**Dataset entries:**
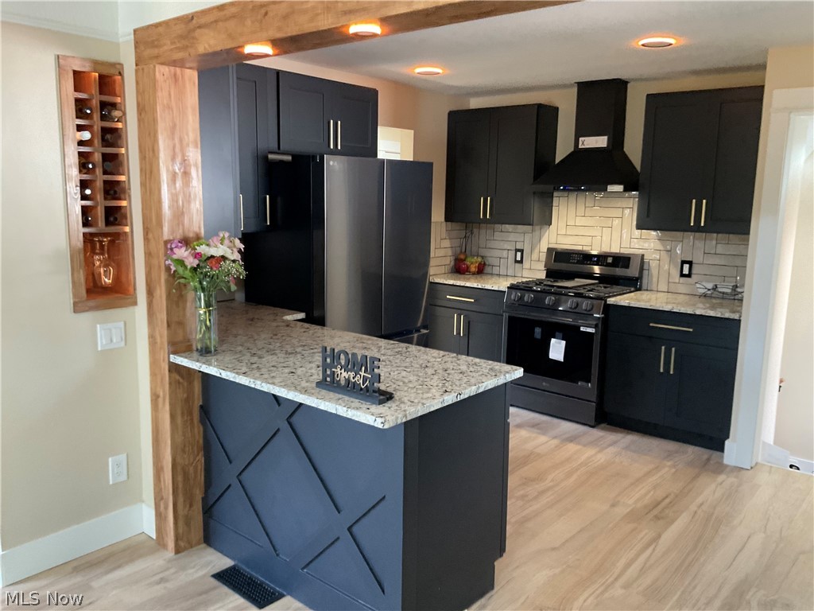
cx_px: 407
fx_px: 682
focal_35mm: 29
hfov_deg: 61.7
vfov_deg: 48.2
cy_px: 306
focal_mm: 3
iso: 200
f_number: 1.8
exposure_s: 1/60
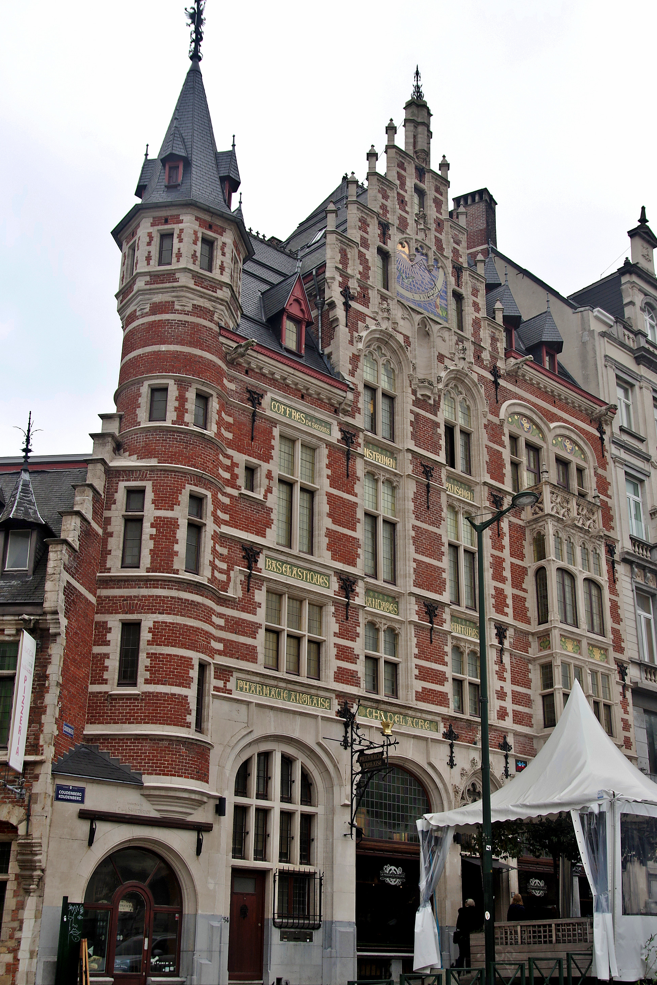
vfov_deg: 50.7
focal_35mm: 38
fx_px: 1040
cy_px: 524
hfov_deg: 35.0
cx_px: 352
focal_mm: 21.9
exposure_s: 1/100
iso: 200
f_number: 3.5
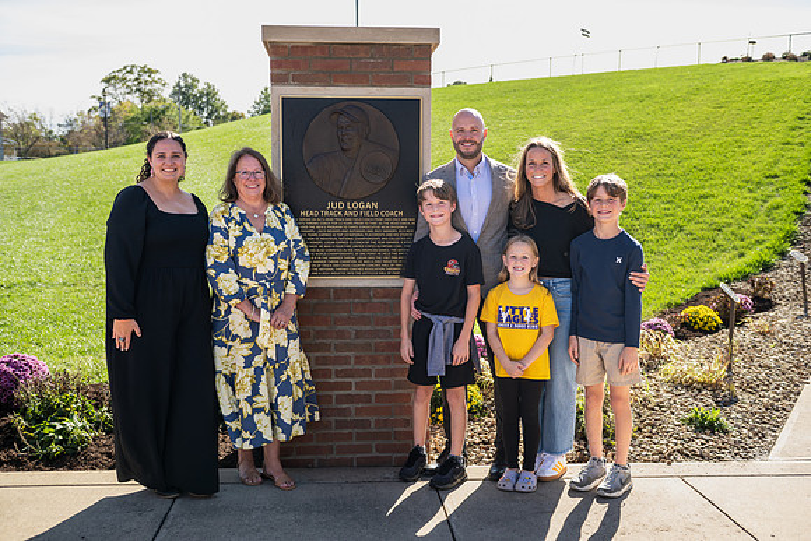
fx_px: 856
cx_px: 406
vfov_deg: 35.1
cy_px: 270
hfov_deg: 50.7
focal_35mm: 38
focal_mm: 38
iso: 50
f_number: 3.5
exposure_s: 1/200
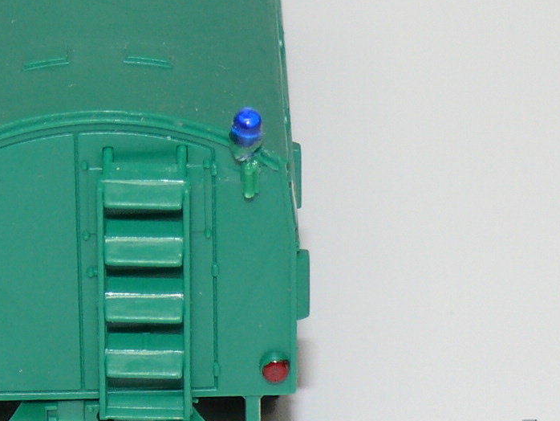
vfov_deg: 4.8
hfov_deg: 6.4
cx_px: 87
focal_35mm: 307
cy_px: 60
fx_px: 4968
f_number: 4
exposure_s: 1/30
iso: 100
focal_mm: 15.8
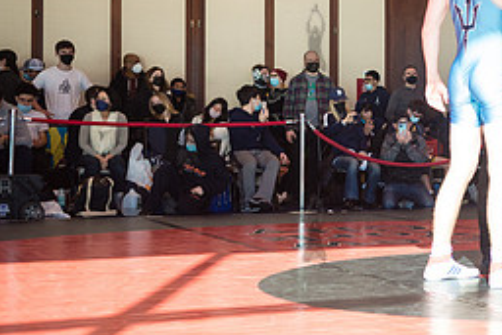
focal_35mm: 83
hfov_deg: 22.9
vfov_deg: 16.5
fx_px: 1158
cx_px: 567
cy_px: 132
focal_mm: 35
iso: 400
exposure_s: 1/400
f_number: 3.5
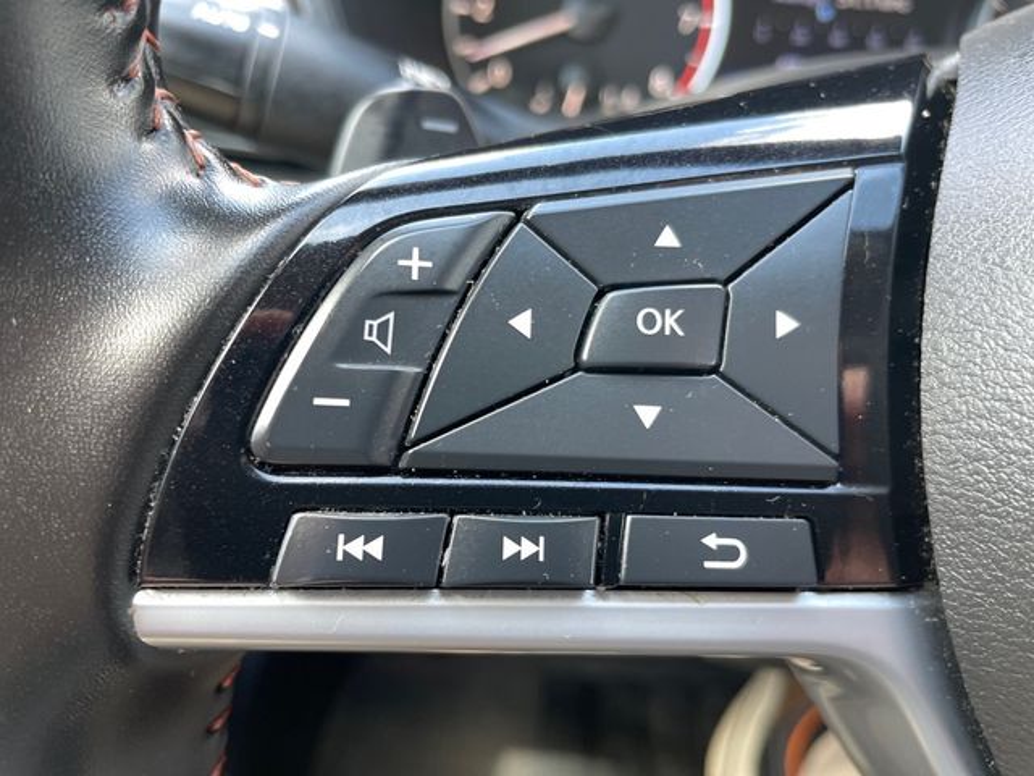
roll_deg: +1.3
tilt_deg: -36.2
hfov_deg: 67.3
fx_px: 777
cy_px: 388
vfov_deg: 53.1
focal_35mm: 26
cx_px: 517
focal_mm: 4.2
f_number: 1.6
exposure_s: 1/60
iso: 160
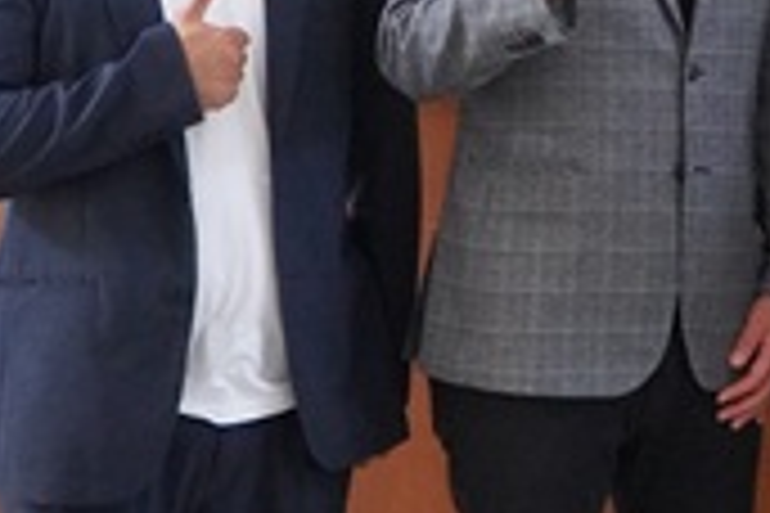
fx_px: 2583
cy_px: -122
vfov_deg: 11.1
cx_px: 914
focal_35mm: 121
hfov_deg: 16.3
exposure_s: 1/160
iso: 6400
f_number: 4
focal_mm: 23
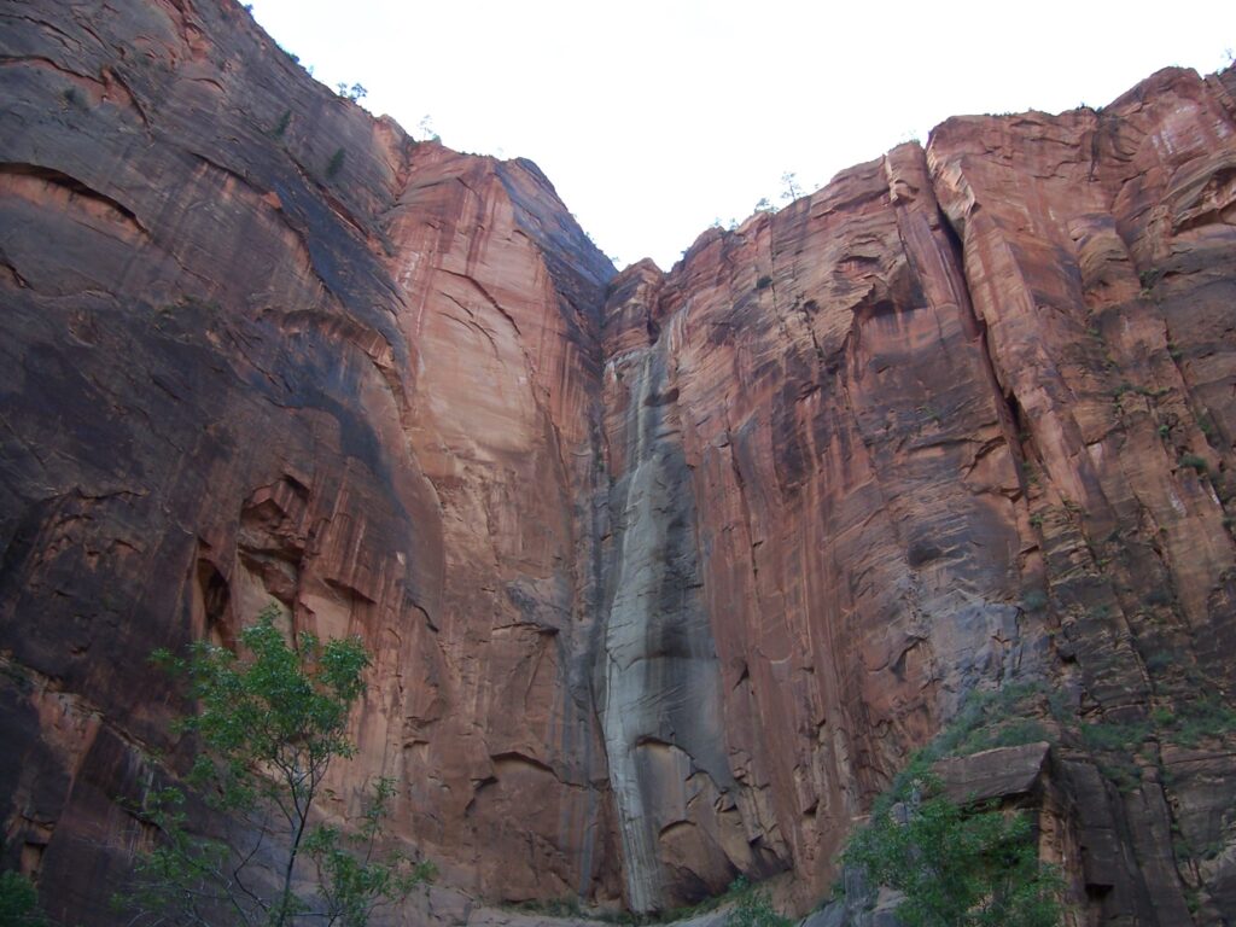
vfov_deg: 41.8
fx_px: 1214
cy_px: 464
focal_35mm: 34
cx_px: 618
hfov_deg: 54.0
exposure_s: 1/350
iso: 80
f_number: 2.7
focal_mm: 5.6
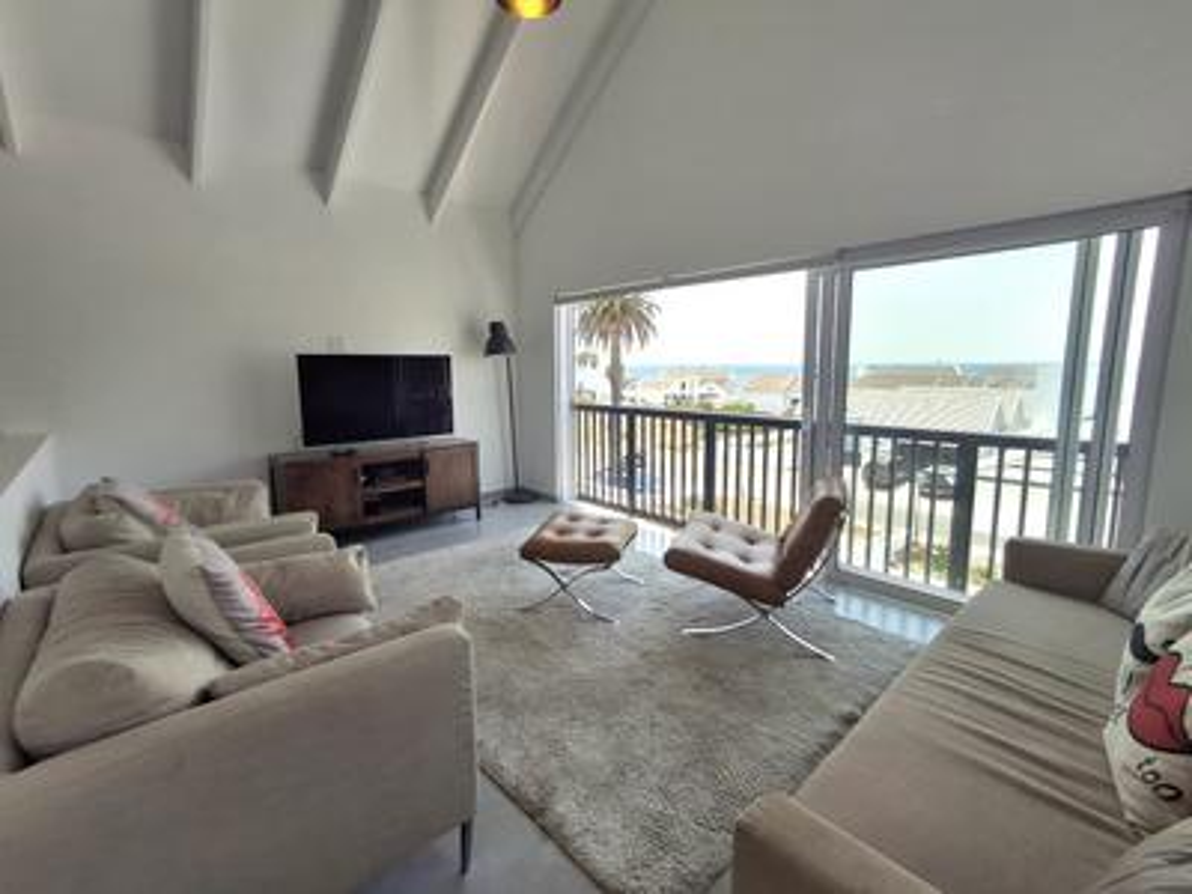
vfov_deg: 78.1
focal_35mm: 16
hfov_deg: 94.5
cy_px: 447
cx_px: 596
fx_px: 551
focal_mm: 1.64
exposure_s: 1/1000
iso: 40
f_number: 2.2
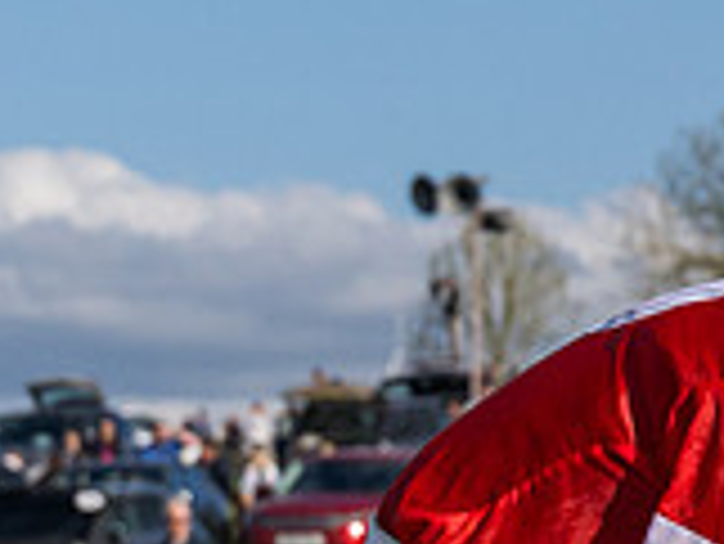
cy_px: 1200
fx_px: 11491
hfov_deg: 3.6
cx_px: 1214
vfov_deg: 2.7
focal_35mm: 549
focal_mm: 70
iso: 400
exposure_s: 1/3200
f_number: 5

**Exercise details:** Every line in the data above needs to be given again exactly, pictures aside.

**Answer to the exercise:**
cx_px: 407
fx_px: 682
focal_35mm: 29
hfov_deg: 61.7
vfov_deg: 48.2
cy_px: 306
focal_mm: 3
iso: 200
f_number: 1.8
exposure_s: 1/60
vfov_deg: 50.7
focal_35mm: 38
fx_px: 1040
cy_px: 524
hfov_deg: 35.0
cx_px: 352
focal_mm: 21.9
exposure_s: 1/100
iso: 200
f_number: 3.5
fx_px: 856
cx_px: 406
vfov_deg: 35.1
cy_px: 270
hfov_deg: 50.7
focal_35mm: 38
focal_mm: 38
iso: 50
f_number: 3.5
exposure_s: 1/200
vfov_deg: 4.8
hfov_deg: 6.4
cx_px: 87
focal_35mm: 307
cy_px: 60
fx_px: 4968
f_number: 4
exposure_s: 1/30
iso: 100
focal_mm: 15.8
focal_35mm: 83
hfov_deg: 22.9
vfov_deg: 16.5
fx_px: 1158
cx_px: 567
cy_px: 132
focal_mm: 35
iso: 400
exposure_s: 1/400
f_number: 3.5
roll_deg: +1.3
tilt_deg: -36.2
hfov_deg: 67.3
fx_px: 777
cy_px: 388
vfov_deg: 53.1
focal_35mm: 26
cx_px: 517
focal_mm: 4.2
f_number: 1.6
exposure_s: 1/60
iso: 160
fx_px: 2583
cy_px: -122
vfov_deg: 11.1
cx_px: 914
focal_35mm: 121
hfov_deg: 16.3
exposure_s: 1/160
iso: 6400
f_number: 4
focal_mm: 23
vfov_deg: 41.8
fx_px: 1214
cy_px: 464
focal_35mm: 34
cx_px: 618
hfov_deg: 54.0
exposure_s: 1/350
iso: 80
f_number: 2.7
focal_mm: 5.6
vfov_deg: 78.1
focal_35mm: 16
hfov_deg: 94.5
cy_px: 447
cx_px: 596
fx_px: 551
focal_mm: 1.64
exposure_s: 1/1000
iso: 40
f_number: 2.2
cy_px: 1200
fx_px: 11491
hfov_deg: 3.6
cx_px: 1214
vfov_deg: 2.7
focal_35mm: 549
focal_mm: 70
iso: 400
exposure_s: 1/3200
f_number: 5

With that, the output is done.